As far as pacing, tension, and story structure, Rebecca drives the story along very well. The pacing is lovely; I was not bored. The tension was incredible despite the pacing and placed strategically. There is almost borderline too much tension in some cases, but it’s not distracting. Thankfully, Rebecca does ease off of the gas in strategic places so the reader can catch your breath again. No sooner do you think you are going to coast, when she slams her foot back down on the pedal and boom, you’re driving into tension town again. The story structure is following a rare character arch which I will not spoil, and was clearly chosen for the protagonist to treat the reader to a change of pace. 

As far as anything intensely graphic such as violence or sex in the novel, there wasn’t any sex but, there were graphic scenes of violence and trauma. Specifically, there was an elaborate scene involving bugs; if you do not like bugs, I’d recommend skimming through it. I had the heebie geebies all day after reading it, and I still think about it. I’m not a fan of bugs. Thankfully, that is about it when it comes to graphic parts. While there are other intense situations mentioned, they are not graphically forced upon the reader in any distasteful way, which is lovely. I can’t tell you how welcoming it is to see tasteful but tension-filled scenes that deal with the painful subject matter.
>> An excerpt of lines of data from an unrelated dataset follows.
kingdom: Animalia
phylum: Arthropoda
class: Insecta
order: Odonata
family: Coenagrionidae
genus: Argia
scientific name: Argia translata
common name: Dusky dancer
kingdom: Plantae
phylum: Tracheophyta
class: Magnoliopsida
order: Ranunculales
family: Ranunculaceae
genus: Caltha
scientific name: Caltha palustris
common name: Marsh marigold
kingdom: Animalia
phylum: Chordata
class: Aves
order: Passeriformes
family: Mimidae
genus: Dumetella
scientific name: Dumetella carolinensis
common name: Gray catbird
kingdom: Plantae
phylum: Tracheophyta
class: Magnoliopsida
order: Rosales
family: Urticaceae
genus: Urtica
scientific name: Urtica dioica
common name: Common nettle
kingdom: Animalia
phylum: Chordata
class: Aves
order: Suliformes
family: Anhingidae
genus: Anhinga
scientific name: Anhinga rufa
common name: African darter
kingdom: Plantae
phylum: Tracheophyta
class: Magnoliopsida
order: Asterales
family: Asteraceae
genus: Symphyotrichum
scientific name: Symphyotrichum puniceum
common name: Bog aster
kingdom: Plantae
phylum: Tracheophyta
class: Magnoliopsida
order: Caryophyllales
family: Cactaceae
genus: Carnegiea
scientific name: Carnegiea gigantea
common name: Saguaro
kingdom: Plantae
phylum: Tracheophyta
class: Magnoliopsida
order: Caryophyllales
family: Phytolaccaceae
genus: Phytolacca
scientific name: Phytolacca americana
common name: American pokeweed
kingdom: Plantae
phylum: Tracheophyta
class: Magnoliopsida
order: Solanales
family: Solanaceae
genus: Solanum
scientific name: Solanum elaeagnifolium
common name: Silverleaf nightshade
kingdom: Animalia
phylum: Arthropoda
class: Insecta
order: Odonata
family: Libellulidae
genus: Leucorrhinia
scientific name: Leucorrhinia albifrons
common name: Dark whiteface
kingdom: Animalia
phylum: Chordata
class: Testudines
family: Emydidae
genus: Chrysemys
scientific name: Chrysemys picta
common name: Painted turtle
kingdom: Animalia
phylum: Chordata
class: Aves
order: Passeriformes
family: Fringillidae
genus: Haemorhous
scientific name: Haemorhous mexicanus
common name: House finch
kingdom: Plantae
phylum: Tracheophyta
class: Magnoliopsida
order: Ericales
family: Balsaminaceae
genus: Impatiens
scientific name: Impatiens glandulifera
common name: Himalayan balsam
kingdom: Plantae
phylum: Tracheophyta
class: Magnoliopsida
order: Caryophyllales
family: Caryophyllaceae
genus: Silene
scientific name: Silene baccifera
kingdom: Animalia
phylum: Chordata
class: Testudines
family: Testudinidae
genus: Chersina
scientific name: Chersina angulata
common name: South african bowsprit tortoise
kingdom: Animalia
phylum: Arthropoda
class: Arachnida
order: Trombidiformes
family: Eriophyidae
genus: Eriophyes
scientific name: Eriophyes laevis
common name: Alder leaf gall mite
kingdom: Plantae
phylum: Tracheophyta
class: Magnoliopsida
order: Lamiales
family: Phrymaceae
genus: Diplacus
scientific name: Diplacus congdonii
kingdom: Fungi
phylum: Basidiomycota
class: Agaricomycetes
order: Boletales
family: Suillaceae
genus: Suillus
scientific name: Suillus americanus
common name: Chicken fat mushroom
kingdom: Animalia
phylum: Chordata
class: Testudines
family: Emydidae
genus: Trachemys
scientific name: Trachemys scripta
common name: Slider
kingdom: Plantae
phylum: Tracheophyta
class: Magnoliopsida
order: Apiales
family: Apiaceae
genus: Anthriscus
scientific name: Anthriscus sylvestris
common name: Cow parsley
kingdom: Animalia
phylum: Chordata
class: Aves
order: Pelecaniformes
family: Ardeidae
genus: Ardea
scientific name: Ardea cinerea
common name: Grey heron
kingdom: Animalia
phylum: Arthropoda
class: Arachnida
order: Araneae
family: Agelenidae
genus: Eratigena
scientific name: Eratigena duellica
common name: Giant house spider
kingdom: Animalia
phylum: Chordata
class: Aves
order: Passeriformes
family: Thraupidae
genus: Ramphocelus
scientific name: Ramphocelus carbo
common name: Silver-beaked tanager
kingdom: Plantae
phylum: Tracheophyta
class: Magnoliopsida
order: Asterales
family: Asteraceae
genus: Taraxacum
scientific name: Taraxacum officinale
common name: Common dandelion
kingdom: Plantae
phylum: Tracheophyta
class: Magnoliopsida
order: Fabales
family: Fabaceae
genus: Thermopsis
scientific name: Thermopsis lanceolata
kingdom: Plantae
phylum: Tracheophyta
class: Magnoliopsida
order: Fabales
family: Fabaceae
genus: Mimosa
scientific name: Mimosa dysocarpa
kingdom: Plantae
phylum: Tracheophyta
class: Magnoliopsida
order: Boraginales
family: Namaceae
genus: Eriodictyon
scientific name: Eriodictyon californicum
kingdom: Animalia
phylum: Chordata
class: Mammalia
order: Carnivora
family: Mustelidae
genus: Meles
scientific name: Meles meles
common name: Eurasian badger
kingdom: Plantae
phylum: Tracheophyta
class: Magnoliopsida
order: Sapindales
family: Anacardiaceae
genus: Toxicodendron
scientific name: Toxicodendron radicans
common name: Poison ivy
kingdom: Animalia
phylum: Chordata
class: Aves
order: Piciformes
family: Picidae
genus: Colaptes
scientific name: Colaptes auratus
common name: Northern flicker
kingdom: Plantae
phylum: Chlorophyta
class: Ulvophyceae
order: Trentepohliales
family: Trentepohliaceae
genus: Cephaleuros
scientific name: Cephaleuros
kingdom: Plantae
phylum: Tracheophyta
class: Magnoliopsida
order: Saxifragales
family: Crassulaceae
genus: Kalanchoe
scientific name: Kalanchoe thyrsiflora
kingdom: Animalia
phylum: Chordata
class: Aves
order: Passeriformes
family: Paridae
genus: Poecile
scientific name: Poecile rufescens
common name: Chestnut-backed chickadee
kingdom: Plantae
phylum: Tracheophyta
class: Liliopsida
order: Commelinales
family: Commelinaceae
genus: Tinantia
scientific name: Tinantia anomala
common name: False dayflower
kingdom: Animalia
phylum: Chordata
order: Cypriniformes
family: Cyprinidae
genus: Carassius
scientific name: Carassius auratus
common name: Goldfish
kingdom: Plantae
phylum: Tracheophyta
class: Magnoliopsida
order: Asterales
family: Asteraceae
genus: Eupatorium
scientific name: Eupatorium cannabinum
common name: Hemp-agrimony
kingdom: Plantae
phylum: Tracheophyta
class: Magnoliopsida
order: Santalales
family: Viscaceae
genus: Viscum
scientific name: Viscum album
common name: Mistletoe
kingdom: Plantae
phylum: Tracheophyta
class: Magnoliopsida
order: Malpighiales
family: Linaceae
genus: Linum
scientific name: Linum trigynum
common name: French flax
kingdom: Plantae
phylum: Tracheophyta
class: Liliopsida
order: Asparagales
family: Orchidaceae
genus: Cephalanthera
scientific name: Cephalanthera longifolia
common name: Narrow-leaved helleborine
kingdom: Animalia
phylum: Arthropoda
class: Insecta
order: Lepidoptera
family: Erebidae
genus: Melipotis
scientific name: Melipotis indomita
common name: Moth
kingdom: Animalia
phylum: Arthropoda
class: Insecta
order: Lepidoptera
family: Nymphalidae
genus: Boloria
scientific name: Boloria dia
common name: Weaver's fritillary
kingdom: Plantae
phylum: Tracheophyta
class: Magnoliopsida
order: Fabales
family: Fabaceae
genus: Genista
There is also one very major thing that I want to say about this book, and that is it’s written to help someone with grieving and understanding. I lost my father a couple of years ago. When he died, and though we had an excellent relationship with him, I realized not all parents and kids do. While I know, he and I hashed everything out because we had a good relationship, my siblings didn’t have the same relationships with him. “Dancing At Midnight” is a book that speaks on coming to terms with your parents, just as much as coming to terms with the act of parenting. Not everyone can grieve and know they said all they needed to mention before that final moment your loved one is gone. So if anything, this story pounds a nail on the banner “Say what you have to say at the moment, before it is too late” and I love that about this book. 

My critiques are small. Essentially, if you are in the mood for something uplifting and chipper, this may not be the book for you at the time. That basically is my critique. I found no story structure issues, I found one very minor typo, and basically, my critique is that this isn’t a book for everyone. But, if you need something to make your day better overall, I would recommend “Dancing at Midnight” with a big cup of coffee or tea and ease into a book. 

What do you score a book that has such bitter-sweet notes? It’s not frightening; it’s not an evil book and nothing like what I’ve been reading lately. It left me shaken and left me feeling good at the same time. After reviewing my scores, 

I’m giving “Dancing at Midnight” a 95 out of 100. That’s a 5-star review on Amazon and Goodreads.